## Requirement
Print nothing but the lines below starting at the line that holds "coffee cup: none" and ending at the line that holds "footstool: none [871,870,943,938]", including both, each exactly as written.

── Data to process

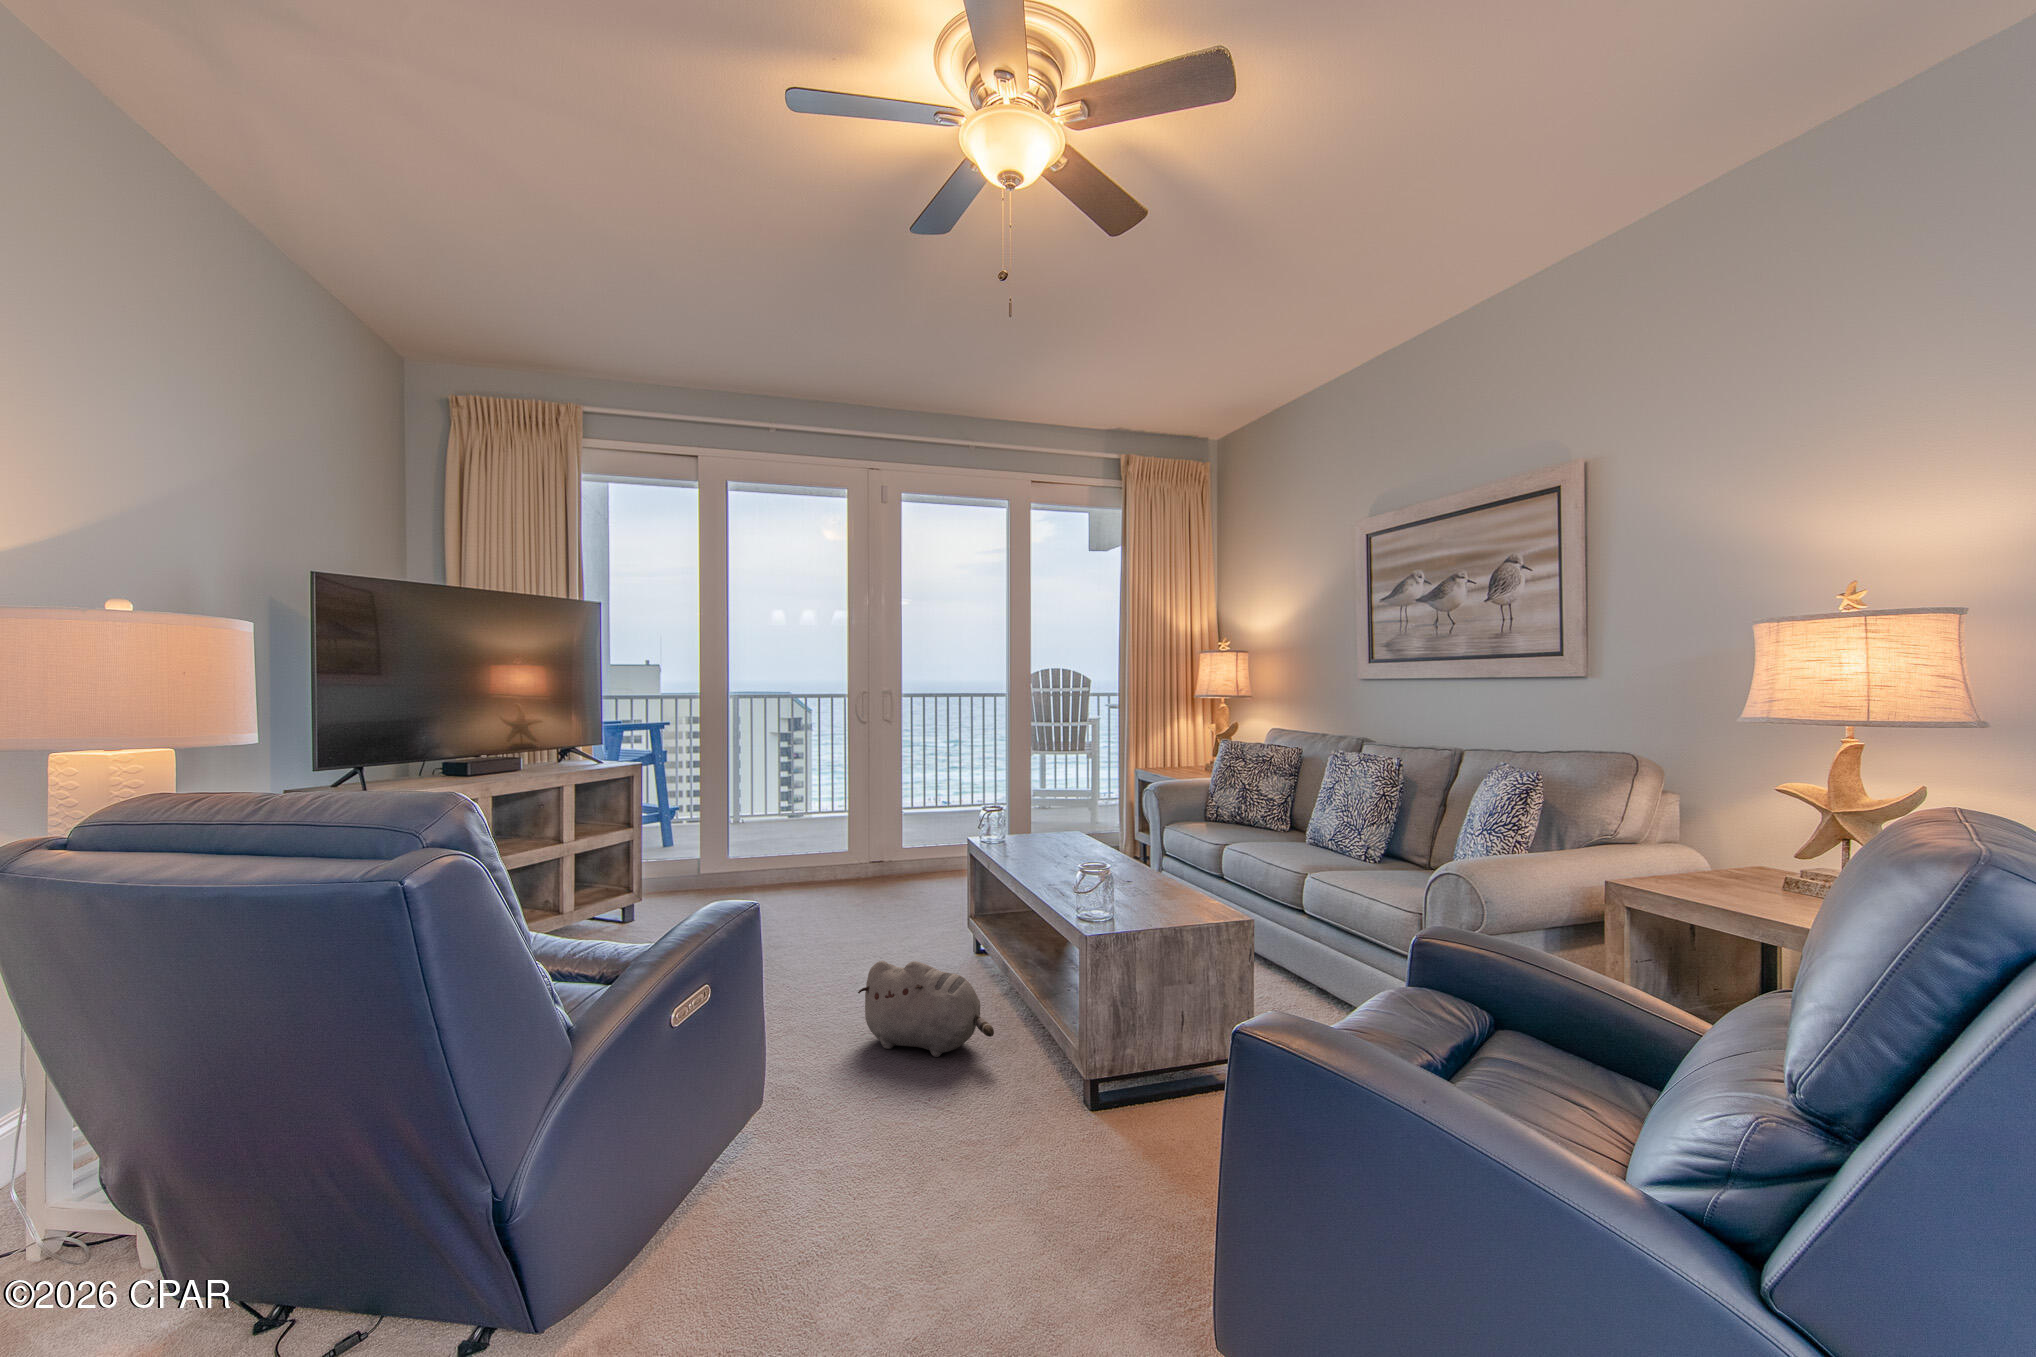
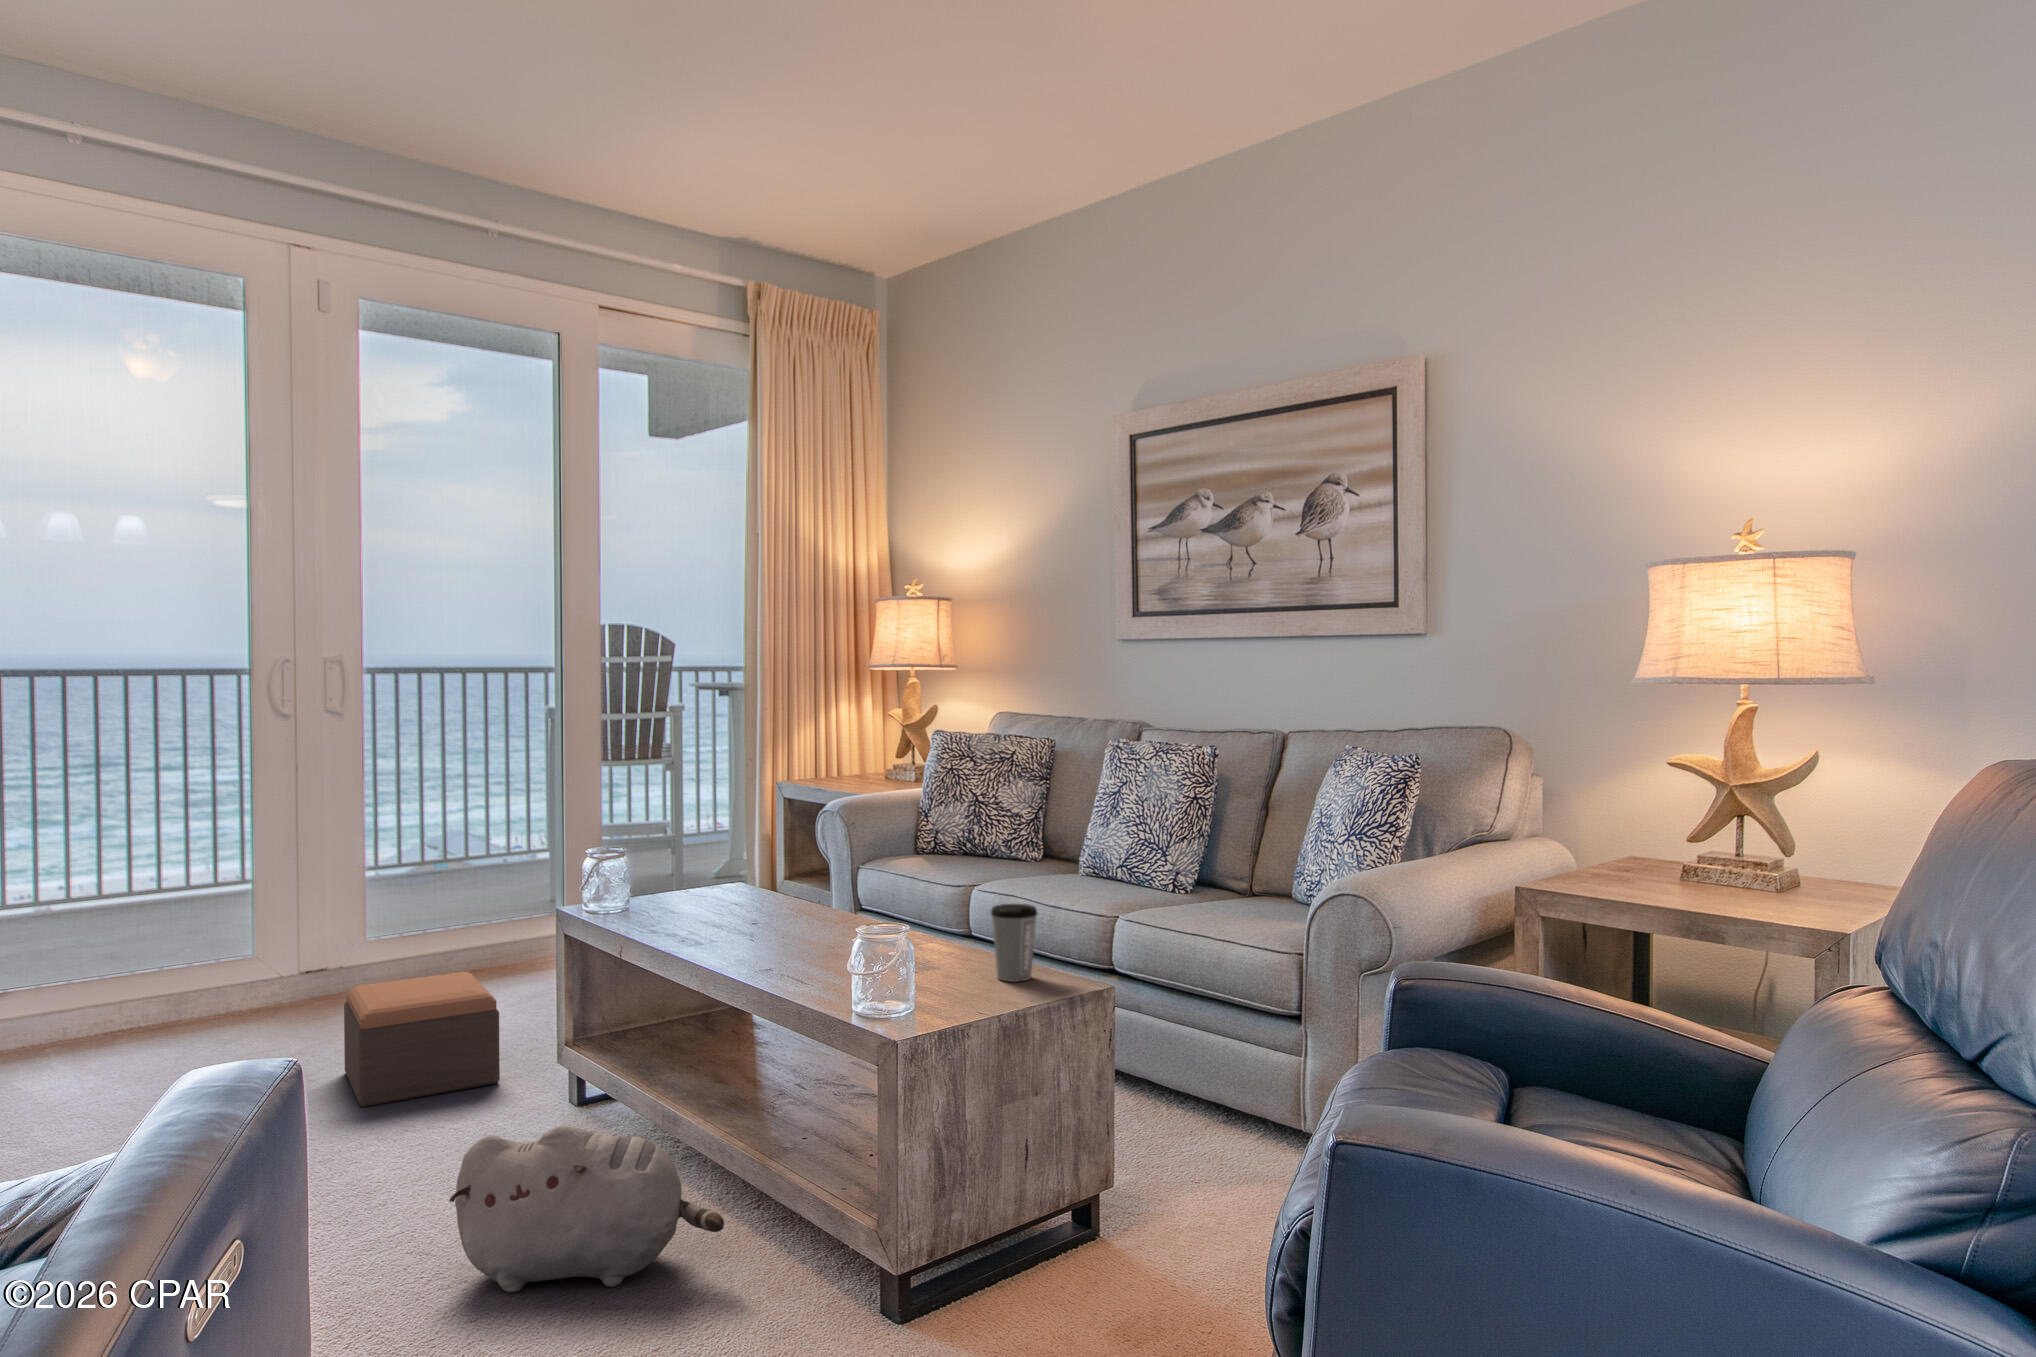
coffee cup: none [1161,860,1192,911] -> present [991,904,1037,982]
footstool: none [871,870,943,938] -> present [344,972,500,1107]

────
── Data to process

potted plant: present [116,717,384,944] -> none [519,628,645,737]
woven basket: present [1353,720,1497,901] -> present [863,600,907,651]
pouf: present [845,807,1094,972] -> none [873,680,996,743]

────

## Task output
coffee cup: none [1161,860,1192,911] -> present [991,904,1037,982]
footstool: none [871,870,943,938] -> present [344,972,500,1107]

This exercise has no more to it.